IV. The Impeachment of Jefferson Sutton
This impeachment of a government witness who had recanted his previous testimony a week before the trial, R.T. 208-219, 240-241, was entirely proper. Bieber v. United States, 276 F.2d 709 (9th Cir. 1960).
That Sutton had confirmed his original testimony two weeks before the trial, R.T. 222-229, and indicated he was in doubt a week before the trial as to what his testimony would be, R.T. 219-220, does not mean the prosecution could not have been 'surprised,' in that term's legal sense. But in any event, the question of the prosecution's surprise was one for the exercise of the trial court's discretion. We cannot hold there was any abuse of discretion herein, as a matter of law. There is not merit in this contention.

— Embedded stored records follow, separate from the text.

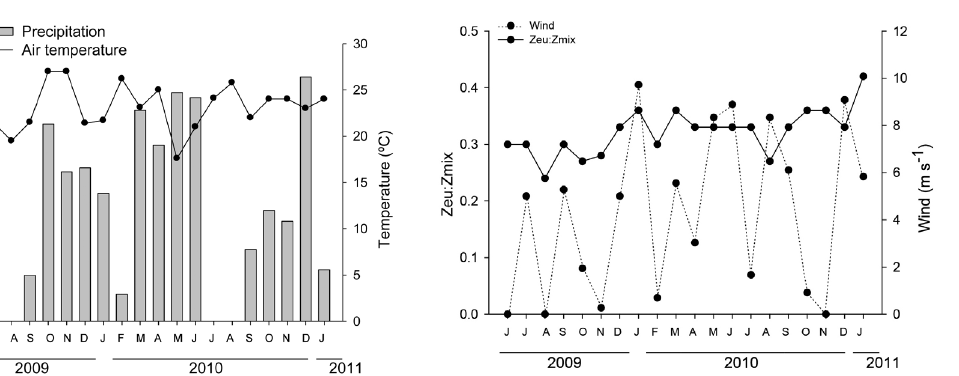
Lake, from June/2009 to January/2011.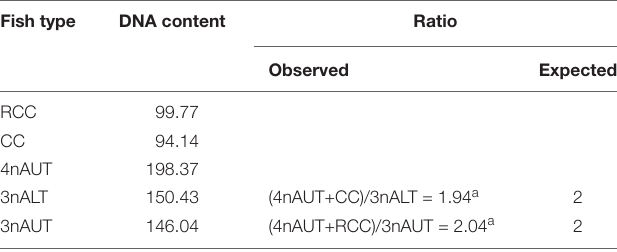
TABLE 4 | Mean DNA content of 3nAUT, 3nALT and their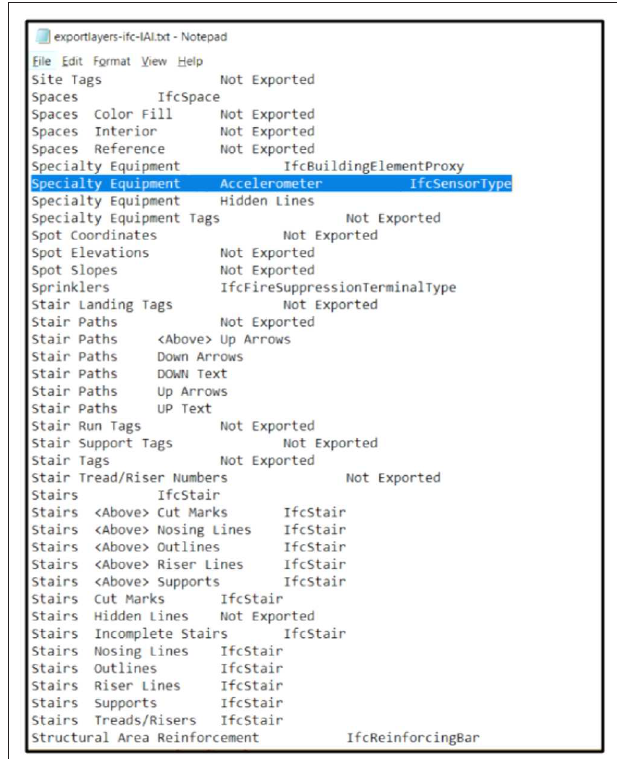
FIGURE 3 | IFC sensor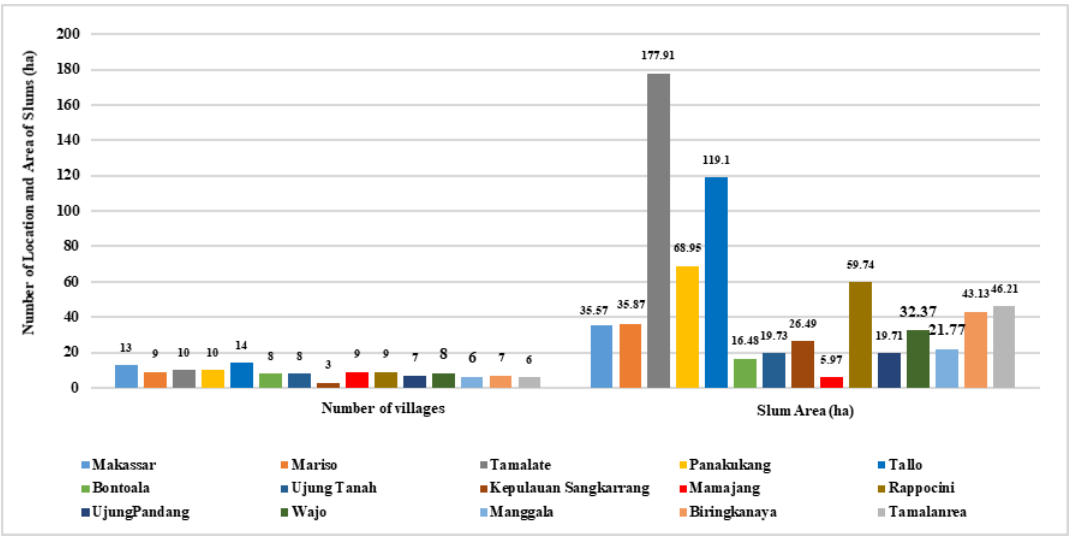
Figure 5. Distribution of Makassar City Slums, 2019.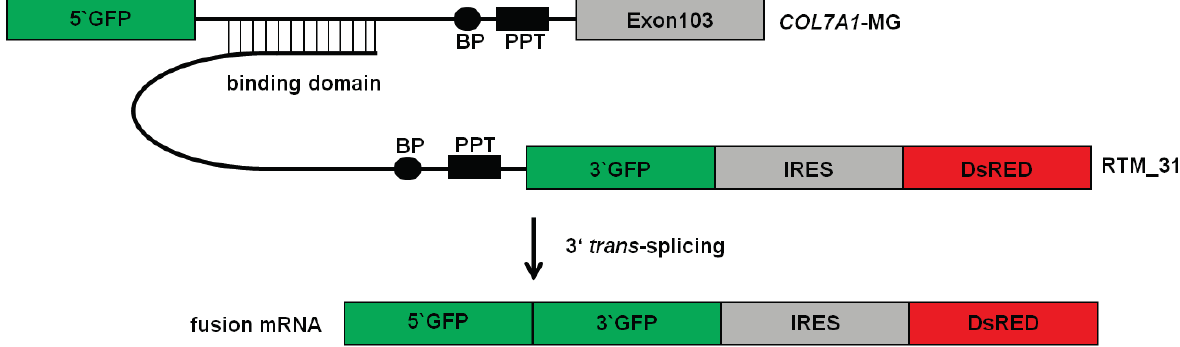
Figure 1. RNA trans -splicing molecules (RTMs) screening system and binding position of RTM_31 within COL7A1 intron 102/exon 103. The fluorescence-based model system consists of a COL7A1 -minigene ( COL7A1 -MG), carrying the 5' portion of GFP upstream of the RTM binding region intron 102/exon 103 of COL7A1 and RNA trans -splicing molecules carrying a BD (binding domain) specific for intron 102 of COL7A1 , a splicing domain (including branch point, BP; polypyrimidine tract, PPT; 3' acceptor splice site, ss), the missing portion of 3' GFP, an internal ribosomal entry site (IRES) and the reporter molecule, DsRED. Accurate trans -splicing between the COL7A1 -MG and a functional RTM leads to fusion of both GFP parts provided by both interacting molecules, thereby restoring the function of the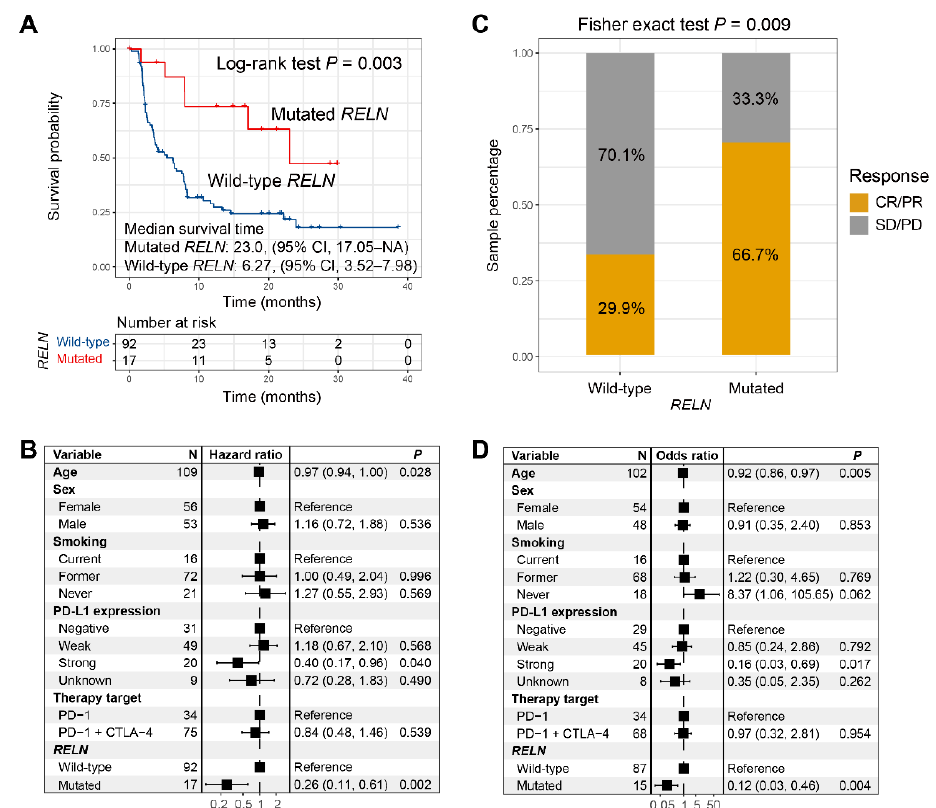
Figure 3. ICI treatment prognosis and response rate analyses of RELN mutations in NSCLC. ( A ) Survival curves of RELN -mutated and wild-type NSCLC patients. ( B ) Multivariable Cox regression analysis of RELN mutations was performed with clinical confounders taken into consideration. ( C ) Bar plot representation of ICI response rates of RELN -mutated and wild-type patients. ( D ) Multi- variable logistic regression analysis of RELN mutations was achieved with multiple confounding variables adjusted.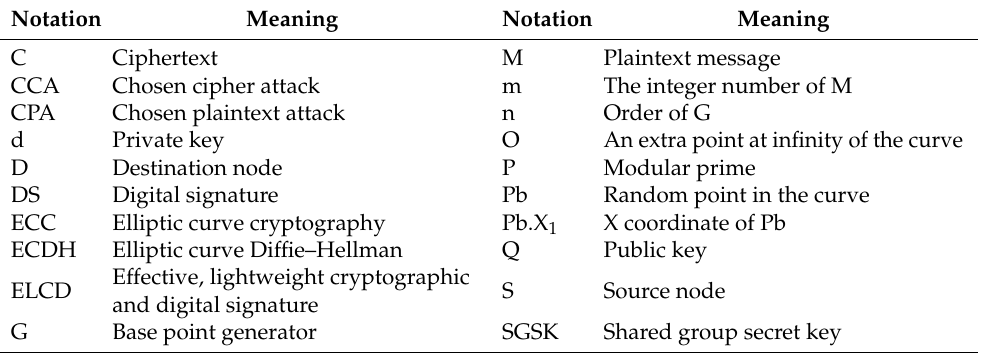
Table 1. Frequently used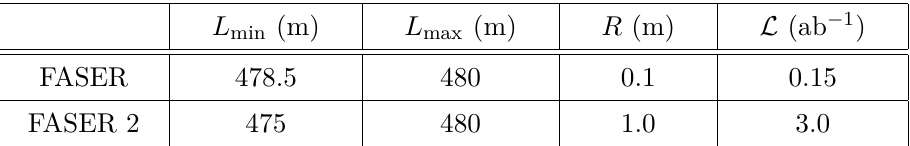
Table 1 . Dimension of the FASER detector and integrated luminosity used in this study. L min and L max are the distance to the front and rear end of the FASER detector from the IP, respectively. R is detector radius, respectively. L is the integrated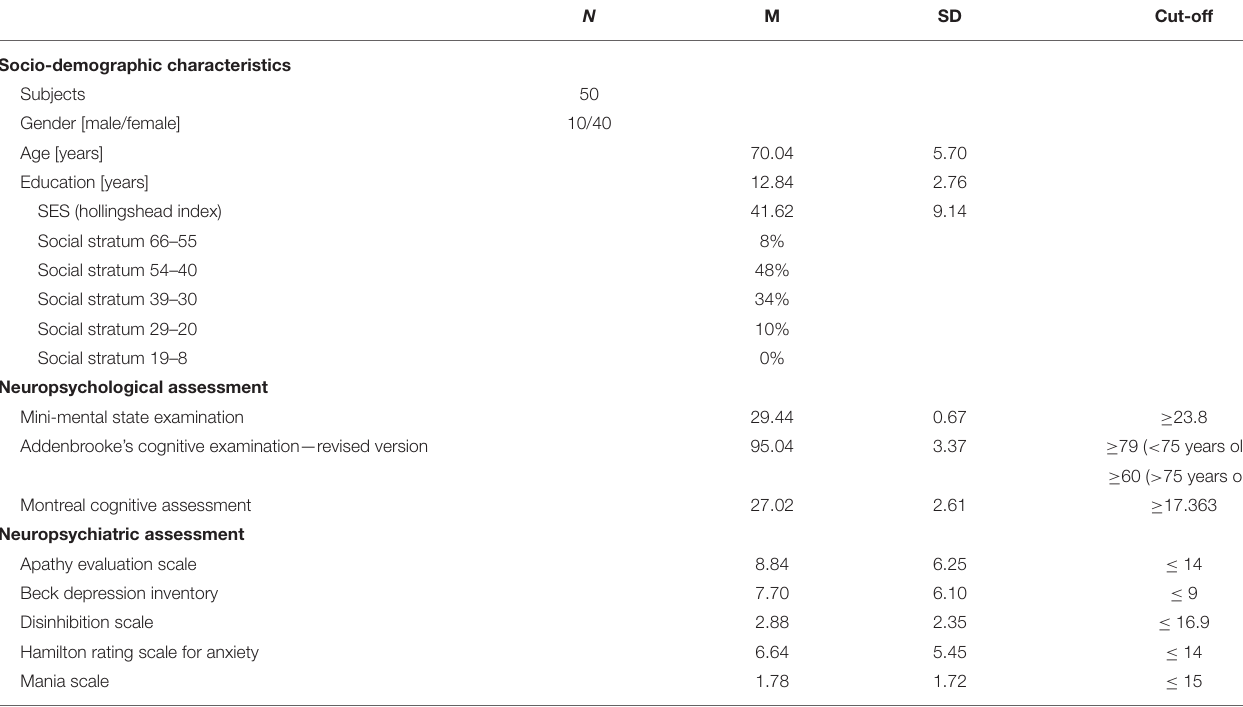
TABLE 4 | Follow-up: socio-demographic characteristics and neuropsychological assessment (T2). N M SD Cut-off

V. The Testimony of Marilyn Jackson that She had Received Marijuana from Appellant Ewing at His Home (R.T. 68-70)
This testimony was based on her admitted knowledge and previous use of marijuana, upon her rolling the cigarette herself and then seeing what it looked like, and upon the fact that it made her 'high' when she smoked it-- all of which laid a foundation which made her expert testimony admissible, to be weighed and judged by the jury. Her conclusion that it was marijuana was not binding upon defendant Ewing, but, in the court's discretion, it was 'expert opinion evidence' sufficient to present a question of fact to the jury. It was for the court first, and the jury later, to give such credence to this opinion as seemed justified.2
If an ordinary smoker and urer of 'cigarettes' stated they were made of tobacco, there would probably have been no objection urged. And properly so.
VI. Insufficiency of Proof of Overt Acts
The short answer is that no proof of overt acts is necessary in a charge of conspiracy to smuggle marijuana. United States v. Gardner, 202 F.Supp. 256 (N.D.Cal., 1962), approved, Leyvas v. United States, 371 F.2d 714, 717 n. 4 (9th Cir. 1967).
VII. Error in the Trial Court's Comments to the Jury
The court did comment on the evidence. He mentioned two bits of evidence deemed important by him, which had not been discussed by the prosecution.
He then stated:
'Now, as I say, there is a lot of other evidence, and I am merely commenting on the evidence, on this evidence, because it is my opinion that it was significant. It may be your opinion that it is not significant, and you are the judges of the facts; I am not; and you may disregard any comments that I make or have made.' R.T. 341-42.
The comment was proper, but a cautionary instruction was then required. It was given properly, adequately, and fully. The trial judge did not abuse his authority, nor did he assume the role of prosecutor or advocate. He committed no error.
Finding no error on any point urged, we affirm the conviction.